In 2004, the New York City & Limousine Commission released anonymized datasets of about 173 million taxi trips. The anonymization, however, was so skimpy that malicious parties could easily decipher personally identifiable information of every driver in the available dataset.
What’s most alarming in situations like this is the information set created by aggregating information from other sources, as Trotter did. By combining indirectly related factors, one can reidentify seemingly anonymized personal data.
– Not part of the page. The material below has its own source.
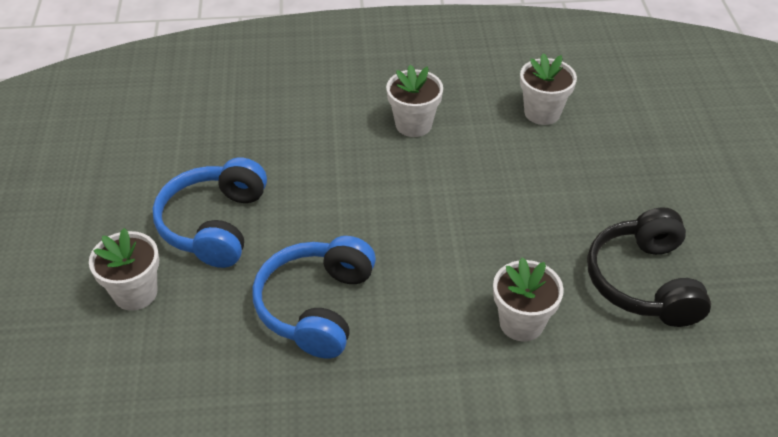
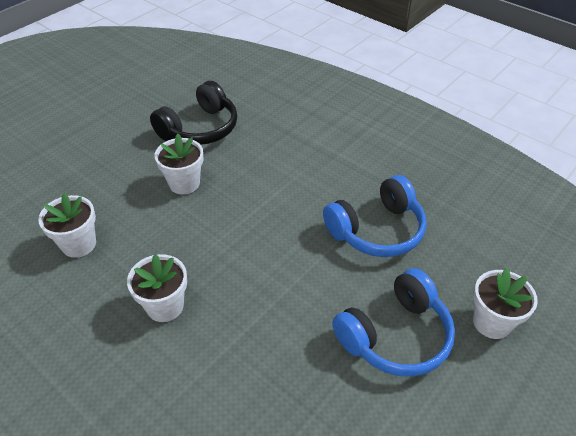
camera: 135 degrees left, 0 degrees up
white flower pot [493,257,564,342] -> white flower pot moved to [155,134,203,195]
Data analytics require large datasets that usually contain a lot of sensitive data. Let’s take an example. In the following sample dataset, “Key attributes” are attributes that can directly identifiable and are usually anonymized. So what are “Quasi-identifiers?” The 5-digit ZIP code, birth date, gender form a quasi-identifier and uniquely identify 87% of the population in the U.S. can be used for linking anonymized dataset with other datasets. This was found in a study about k-anonymity by Latanya Sweeney, the Director of the Data Privacy Lab in the Institute of Quantitative Social Science at Harvard. And there’s a third category of attributes – “sensitive attributes.” These can be medical records, salaries, demographic or other attributes that researchers need, so they cannot be anonymized haphazardly.
That brings me to a point I want to bring to the table – do we need unanonymized data for analytics? The answer is no. What you do need is realistic data. The important requisite for this realistic data is that it is anonymized in a way that does not hamper the analytical value of the data.
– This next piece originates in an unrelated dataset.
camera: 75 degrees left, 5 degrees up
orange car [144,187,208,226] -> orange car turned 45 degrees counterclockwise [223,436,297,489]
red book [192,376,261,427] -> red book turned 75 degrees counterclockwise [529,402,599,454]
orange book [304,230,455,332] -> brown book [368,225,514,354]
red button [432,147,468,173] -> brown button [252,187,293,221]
How do we anonymize while keeping the business value of the data intact? The first step is to sort the data classifications into direct identifiers and quasi identifiers. The next step is to ensure that no combination of these data classifications can lead to re-identification. This can be done by maintaining demographical logic in the anonymized data. For example, Andre born on 1/21/76 can be anonymized to Miles born on 1/23/76. What we did here is:
Gender remains same
Name anonymized to the same number of 5 letters
Date of birth changed by 2 days, while month and year remain the same.
This data maintains the same demographic which is ideal for analytics without giving away any personally identifiable information. In other words, we maintained demographical logic, and not absolute demographic.
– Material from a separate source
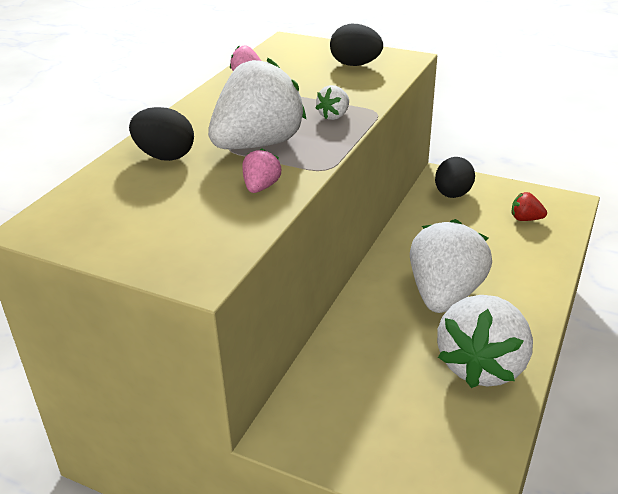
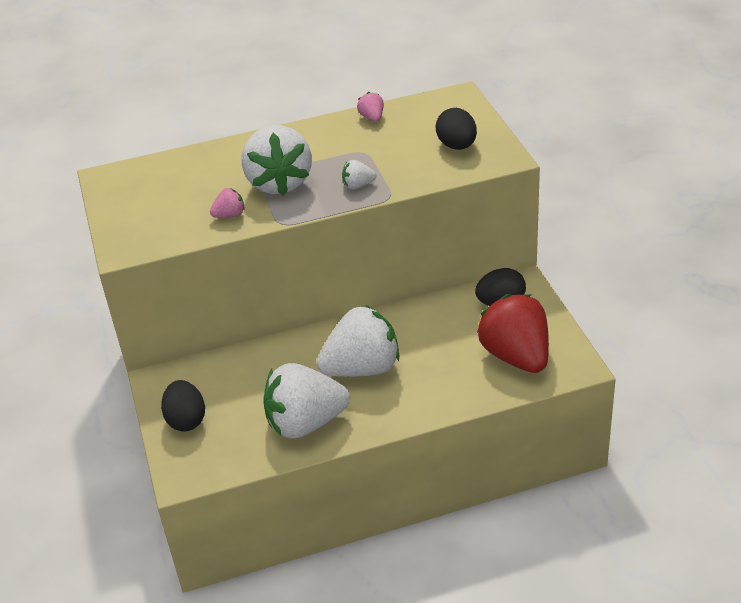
camera: 50 degrees right, 5 degrees up
black egg [129,107,194,161] -> black egg moved to [161,380,205,431]
white strawberry [208,58,307,149] -> white strawberry turned 75 degrees clockwise [242,125,312,196]
red strawberry [512,192,547,221] -> red strawberry [477,294,549,373], size x2.37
Now let’s look at a real-life example (diagram 1). A few banks have picked a company with a proprietary analytics algorithm to analyse their data for them. Before this, they need to make sure they preserve the privacy of their data, while ensuring that the data is not anonymized in such a way that affects its analytical value. For instance, relevant data points such as geography should remain real (diagram 2). Therefore, the state and the zip code remain the same, but the street and the street numbers are anonymized. Similarly, the gender of the anonymized data record stays the same, but the name is scrambled, while maintaining the same number of characters, to generate realistic but anonymized data. Once the banks send the realistic data, the analytics algorithm analyses trends and historical data received from these banks to understand which product portfolio will work well in which area.
Businesses possess large reserves of data – this data is an asset to the company but only if it is available for analysis. Ensuring a responsible use of this data can be achieved with the help of anonymized analytics – an anonymization solution that provides realistic data that meets data rules and validations .
But anonymization for the sake of anonymization will wreck the analytical value of the data, which is why a lot of projects fail. Data rules and validations also need to be considered.
The concept of responsible anonymization – one that recognizes the need for the data’s richness but doesn’t compromise the actual individual’s data — is the gold standard. This is what organizations should be aiming for.